[MUD-Dev] Alternatives to PvP for sustainable fiction?
Sean Kelly
sean at ffwd.cx
Tue Jun 12 22:04:59 CEST 2001
From: "rayzam" <rayzam at home.com>
> Your basic point by this point, is that monsters respawn, quests
> respawn, a dead guy doesn't stay dead. In a PkP game like you're
> saying is necessary, I don't see the inherent difference *on this
> axis*. That other faction/team/player who dies, doesn't stay
> dead. You gain that land, the faction gains it back later,
> assuming hte factions are balanced out. If not, one wins, game
> resets to starting state, and goes again.
This ties into the permadeath debate, but it is a good point.
However I think the player resurrection issue is the only way in
which it's similar to a respawning quest. Respawning quests will
reset whether anyone does anything or not. If you sit there in the
"final room" the big guy you killed will eventually reappear, the
evidence you planted will disappear, whatever. In a PvP game, if I
take some land from another faction, I control it until someone else
takes it from me. ie. there is nothing inherent in the engine that
will spontaneously negate the effect of what I have done. My
enemies may resurrect somewhere (akin to monsters respawning), but
they still have to take back their land.
> The differences that do exist is in striving against other humans,
> instead of more limited human creations. This makes the game more
> challenging, or brings in more to the experience in many different
> ways. It doesn't bring in the: I killed bob, bob is dead. I got
> that land, the change will last, at least not in game design terms
> [either a reset or a design so no one faction could 'win'].

★ ★ ★ ★

- _Tasks to complete_:
1) In the mailing-list post on alternatives to PvP, what are all the kinds of opponent that the quoted passage lists, separated by slashes, as ones that don't stay dead?
2) Rewrite the mailing-list post between "[MUD-Dev] Alternatives to" and "and goes again.", inclusive, renaming "land" to "territory".
The material after this point comes from an unrelated source.

★ ★ ★ ★

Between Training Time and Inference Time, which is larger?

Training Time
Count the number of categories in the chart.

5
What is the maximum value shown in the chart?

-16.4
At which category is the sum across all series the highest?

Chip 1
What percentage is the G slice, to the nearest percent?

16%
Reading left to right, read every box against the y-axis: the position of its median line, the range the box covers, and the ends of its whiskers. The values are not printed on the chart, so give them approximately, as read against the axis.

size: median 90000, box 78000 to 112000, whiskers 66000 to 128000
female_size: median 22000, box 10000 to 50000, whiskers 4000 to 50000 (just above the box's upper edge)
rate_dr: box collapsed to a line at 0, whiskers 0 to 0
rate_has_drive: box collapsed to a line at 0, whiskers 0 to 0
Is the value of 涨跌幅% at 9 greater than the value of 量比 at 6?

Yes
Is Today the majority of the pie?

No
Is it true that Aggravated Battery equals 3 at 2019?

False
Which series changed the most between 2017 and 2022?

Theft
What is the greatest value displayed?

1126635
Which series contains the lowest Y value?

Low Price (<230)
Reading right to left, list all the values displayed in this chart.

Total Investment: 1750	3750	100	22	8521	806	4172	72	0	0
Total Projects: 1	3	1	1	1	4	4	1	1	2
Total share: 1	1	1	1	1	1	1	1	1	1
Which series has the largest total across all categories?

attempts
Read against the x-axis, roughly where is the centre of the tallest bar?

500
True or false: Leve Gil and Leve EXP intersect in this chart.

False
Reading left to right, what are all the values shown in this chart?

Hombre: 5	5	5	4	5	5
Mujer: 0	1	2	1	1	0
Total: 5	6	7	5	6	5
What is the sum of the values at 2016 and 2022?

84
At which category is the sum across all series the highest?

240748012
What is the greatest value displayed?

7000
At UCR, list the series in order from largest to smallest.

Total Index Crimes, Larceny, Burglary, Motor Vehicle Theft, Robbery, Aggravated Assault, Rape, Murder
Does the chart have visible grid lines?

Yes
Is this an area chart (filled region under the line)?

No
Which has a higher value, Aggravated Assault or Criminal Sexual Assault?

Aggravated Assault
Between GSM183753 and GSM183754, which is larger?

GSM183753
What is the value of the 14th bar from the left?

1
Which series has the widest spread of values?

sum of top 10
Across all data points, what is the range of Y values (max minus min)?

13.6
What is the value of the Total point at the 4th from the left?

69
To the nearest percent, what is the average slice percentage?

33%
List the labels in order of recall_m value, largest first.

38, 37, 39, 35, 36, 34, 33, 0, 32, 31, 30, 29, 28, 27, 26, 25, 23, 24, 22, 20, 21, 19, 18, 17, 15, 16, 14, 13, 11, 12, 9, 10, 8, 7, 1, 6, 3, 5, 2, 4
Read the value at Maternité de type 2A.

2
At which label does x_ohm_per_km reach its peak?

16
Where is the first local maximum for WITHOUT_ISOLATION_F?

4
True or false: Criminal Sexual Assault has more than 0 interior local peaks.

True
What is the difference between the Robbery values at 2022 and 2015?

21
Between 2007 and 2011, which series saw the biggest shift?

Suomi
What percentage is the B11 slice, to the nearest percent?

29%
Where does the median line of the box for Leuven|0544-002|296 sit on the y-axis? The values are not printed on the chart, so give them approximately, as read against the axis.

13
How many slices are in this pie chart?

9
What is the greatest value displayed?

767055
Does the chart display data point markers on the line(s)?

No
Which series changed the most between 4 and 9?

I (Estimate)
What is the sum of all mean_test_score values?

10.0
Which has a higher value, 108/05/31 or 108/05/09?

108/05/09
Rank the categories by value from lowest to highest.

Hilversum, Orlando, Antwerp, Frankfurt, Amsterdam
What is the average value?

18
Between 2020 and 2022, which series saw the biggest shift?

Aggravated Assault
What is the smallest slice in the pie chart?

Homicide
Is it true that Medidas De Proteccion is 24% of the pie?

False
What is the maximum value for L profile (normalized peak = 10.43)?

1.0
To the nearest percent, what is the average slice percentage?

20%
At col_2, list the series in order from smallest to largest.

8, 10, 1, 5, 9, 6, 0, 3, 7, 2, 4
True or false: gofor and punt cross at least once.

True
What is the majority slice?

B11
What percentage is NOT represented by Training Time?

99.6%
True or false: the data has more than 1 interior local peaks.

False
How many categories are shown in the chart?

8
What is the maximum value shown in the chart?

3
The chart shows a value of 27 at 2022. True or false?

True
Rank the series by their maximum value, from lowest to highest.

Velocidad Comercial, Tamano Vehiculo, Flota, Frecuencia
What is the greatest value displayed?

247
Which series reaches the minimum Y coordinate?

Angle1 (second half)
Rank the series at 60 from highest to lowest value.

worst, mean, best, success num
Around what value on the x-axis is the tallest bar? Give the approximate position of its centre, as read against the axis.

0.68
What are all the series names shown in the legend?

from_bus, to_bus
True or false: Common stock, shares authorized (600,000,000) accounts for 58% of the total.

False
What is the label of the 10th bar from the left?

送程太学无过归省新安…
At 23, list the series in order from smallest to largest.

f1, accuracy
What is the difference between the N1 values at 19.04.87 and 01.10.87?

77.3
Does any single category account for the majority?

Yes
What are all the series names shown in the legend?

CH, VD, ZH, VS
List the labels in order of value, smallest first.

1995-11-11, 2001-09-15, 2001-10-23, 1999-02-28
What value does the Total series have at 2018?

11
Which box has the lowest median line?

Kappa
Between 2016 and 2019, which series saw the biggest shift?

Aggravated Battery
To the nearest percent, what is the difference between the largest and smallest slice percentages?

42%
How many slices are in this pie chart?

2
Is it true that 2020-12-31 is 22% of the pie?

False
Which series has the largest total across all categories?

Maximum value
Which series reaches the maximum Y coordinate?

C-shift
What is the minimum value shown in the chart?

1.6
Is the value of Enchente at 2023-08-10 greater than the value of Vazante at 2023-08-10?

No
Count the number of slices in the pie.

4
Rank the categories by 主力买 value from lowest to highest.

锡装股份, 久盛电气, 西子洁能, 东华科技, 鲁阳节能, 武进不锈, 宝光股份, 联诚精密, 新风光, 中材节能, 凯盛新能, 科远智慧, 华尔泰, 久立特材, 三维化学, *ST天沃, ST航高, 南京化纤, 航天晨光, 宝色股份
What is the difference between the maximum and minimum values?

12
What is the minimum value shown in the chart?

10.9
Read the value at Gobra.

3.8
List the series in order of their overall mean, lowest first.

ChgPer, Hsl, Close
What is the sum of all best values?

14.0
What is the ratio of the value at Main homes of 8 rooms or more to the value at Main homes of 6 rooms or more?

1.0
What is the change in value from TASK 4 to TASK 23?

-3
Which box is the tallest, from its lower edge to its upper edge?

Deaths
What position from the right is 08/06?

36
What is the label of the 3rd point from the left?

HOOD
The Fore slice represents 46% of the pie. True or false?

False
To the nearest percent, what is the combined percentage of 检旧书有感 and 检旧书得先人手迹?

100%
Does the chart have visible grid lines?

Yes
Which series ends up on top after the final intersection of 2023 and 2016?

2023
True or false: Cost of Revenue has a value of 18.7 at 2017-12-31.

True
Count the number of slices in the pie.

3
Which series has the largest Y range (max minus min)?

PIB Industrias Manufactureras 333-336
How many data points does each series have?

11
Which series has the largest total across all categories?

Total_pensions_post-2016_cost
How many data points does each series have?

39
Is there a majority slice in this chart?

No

★ ★ ★ ★

- _Answers to the exercises_:
1) faction, team, player

2)
[MUD-Dev] Alternatives to PvP for sustainable fiction?
Sean Kelly
sean at ffwd.cx
Tue Jun 12 22:04:59 CEST 2001
From: "rayzam" <rayzam at home.com>
> Your basic point by this point, is that monsters respawn, quests
> respawn, a dead guy doesn't stay dead. In a PkP game like you're
> saying is necessary, I don't see the inherent difference *on this
> axis*. That other faction/team/player who dies, doesn't stay
> dead. You gain that territory, the faction gains it back later,
> assuming hte factions are balanced out. If not, one wins, game
> resets to starting state, and goes again.